Profissional e pessoal são quase um só

OPINIÃO - Matheus Teixeira

Data 30/07/2020
Horário 04:11

Levante a mão quem nunca ouviu: “Neste serviço, você precisa separar a vida profissional da vida pessoal”; “Você não pode ficar trazendo os problemas do seu emprego para dentro de casa”. Aposto que não haverá sequer um leitor com a mão erguida. Embora sejam frases demasiadamente usadas, colocar a vida pessoal numa caixinha e fechá-la enquanto se está trabalhando, e vice-versa, sempre foi difícil. Num mundo hiperconectado, alguém consegue essa façanha?!
Não é só por causa do aumento das atividades de home office que essa discussão precisa ser levantada. Nos tempos ditos “normais”, é inconcebível viver num sistema binário no qual um elemento exclui o outro, como se o ser humano conseguisse virar a chavinha do “pessoal” para a do “profissional” num instante. Portanto, as complexidades individuais, das relações interpessoais e das regras do bom convívio em sociedade impedem essa divisão dicotômica.
Determinadas posturas tidas em âmbito profissional são um pouco diferentes daquelas adotadas no lar. No entanto, você consegue imaginar que um trabalhador antiético seja ético na vida privada? Ou que alguém que maltrate a própria família respeite os colegas de escritório? Caso o sujeito não sofra de dupla personalidade, psicopatia ou distúrbios dessa ordem, não dá.
Incorporando a tecnologia ao assunto, repare que ela reforça a fusão de “profissional” e “pessoal”. Em nossos WhatsApp particulares temos conversas de trabalho, inclusive nos fins de semana.
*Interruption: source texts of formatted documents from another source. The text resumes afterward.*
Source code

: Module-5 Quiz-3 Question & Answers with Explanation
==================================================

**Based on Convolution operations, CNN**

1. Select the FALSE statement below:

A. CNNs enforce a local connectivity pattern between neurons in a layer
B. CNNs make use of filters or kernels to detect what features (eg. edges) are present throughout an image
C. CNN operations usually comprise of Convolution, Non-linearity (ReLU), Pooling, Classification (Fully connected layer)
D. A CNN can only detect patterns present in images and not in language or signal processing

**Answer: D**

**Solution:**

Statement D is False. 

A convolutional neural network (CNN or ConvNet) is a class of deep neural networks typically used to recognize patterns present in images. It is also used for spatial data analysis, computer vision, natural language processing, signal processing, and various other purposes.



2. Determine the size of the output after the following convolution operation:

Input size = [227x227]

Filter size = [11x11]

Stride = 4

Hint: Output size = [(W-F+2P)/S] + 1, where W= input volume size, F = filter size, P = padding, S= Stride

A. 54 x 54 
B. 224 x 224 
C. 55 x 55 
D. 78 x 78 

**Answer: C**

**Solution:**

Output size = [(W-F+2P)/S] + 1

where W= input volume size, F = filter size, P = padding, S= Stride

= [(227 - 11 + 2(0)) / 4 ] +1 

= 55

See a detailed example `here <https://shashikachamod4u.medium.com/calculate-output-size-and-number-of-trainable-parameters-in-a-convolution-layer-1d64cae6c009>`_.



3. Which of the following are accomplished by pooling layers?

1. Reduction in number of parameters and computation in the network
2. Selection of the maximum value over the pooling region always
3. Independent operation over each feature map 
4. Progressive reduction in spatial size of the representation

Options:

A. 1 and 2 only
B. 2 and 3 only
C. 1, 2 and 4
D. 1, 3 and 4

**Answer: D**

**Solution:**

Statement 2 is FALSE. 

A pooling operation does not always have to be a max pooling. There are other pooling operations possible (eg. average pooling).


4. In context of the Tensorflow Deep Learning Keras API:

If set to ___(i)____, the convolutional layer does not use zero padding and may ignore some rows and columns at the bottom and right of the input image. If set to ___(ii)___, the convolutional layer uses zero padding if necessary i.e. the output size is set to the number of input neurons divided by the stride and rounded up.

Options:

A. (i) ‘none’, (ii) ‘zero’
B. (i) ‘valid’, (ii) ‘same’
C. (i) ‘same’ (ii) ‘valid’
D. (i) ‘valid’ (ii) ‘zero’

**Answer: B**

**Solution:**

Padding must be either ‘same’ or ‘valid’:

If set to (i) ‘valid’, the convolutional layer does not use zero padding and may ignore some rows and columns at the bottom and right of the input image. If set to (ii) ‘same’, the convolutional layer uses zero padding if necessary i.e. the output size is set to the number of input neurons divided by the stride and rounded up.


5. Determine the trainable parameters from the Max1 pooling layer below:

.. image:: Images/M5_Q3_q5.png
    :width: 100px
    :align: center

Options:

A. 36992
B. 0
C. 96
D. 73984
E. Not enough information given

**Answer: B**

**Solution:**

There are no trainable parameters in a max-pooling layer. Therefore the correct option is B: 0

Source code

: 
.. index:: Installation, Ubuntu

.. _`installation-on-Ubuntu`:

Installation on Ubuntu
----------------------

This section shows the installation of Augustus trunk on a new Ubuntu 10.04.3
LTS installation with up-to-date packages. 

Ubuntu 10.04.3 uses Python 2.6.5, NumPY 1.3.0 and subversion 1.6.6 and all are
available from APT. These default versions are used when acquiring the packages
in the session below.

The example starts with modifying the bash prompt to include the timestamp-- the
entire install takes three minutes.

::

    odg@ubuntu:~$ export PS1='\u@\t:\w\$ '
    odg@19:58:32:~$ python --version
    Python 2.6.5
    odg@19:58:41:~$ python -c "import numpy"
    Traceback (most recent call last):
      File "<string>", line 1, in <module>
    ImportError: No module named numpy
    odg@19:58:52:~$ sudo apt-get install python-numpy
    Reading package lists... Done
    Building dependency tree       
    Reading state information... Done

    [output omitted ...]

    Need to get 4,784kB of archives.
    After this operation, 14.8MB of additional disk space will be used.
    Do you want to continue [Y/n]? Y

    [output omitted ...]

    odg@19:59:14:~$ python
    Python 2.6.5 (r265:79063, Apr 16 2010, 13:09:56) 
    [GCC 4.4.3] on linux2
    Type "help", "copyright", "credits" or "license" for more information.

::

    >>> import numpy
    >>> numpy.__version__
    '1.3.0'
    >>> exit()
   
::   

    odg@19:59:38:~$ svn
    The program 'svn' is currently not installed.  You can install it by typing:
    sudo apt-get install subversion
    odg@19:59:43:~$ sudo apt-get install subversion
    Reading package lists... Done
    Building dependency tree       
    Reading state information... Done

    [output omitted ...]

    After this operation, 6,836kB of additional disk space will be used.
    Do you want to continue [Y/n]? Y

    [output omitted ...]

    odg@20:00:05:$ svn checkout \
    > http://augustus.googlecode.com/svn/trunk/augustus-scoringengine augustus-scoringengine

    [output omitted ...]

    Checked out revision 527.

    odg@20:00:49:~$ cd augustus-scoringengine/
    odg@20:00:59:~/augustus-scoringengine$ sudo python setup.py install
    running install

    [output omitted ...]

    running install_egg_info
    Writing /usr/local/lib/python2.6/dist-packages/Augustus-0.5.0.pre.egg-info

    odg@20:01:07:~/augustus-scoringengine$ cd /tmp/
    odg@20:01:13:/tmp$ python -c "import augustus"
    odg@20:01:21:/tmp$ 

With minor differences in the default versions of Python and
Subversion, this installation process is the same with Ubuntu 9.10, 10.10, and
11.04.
Do mesmo modo, durante o expediente, ora usamos os grupos da “firma” para conversar sobre o dia a dia não corporativo. 
Temos dado, implicitamente ou não, racional ou irracionalmente, liberdade para quem quer que seja nos contatar a qualquer hora, para tratar de qualquer assunto. Não existe mais emprego com jornada de 40 ou 44 horas semanais, já que você deverá ficar disponível 24 horas por dia pelo seu smartphone, ainda que ninguém fale sobre isso, tampouco expresse-o no contrato trabalhista. Aliás, diga a um recrutador que você não tem smartphone; ele te dará um de presente ou eliminará você do processo seletivo?
Finalmente, aqui está a resposta à pergunta do primeiro parágrafo: não, num mundo hiperconectado não há mais como separar vida pessoal da profissional. Lazer absoluto tornou-se artigo de luxo, somos sufocados por notificações. É possível, entretanto, usar estratégicas que te blindem, porém, elas podem gerar atritos. Por exemplo, não responder a mensagem do patrão no domingo, embora seja um direito seu se não estiver de plantão, é capaz de transformar num desastre a sua vida, profissional e pessoal.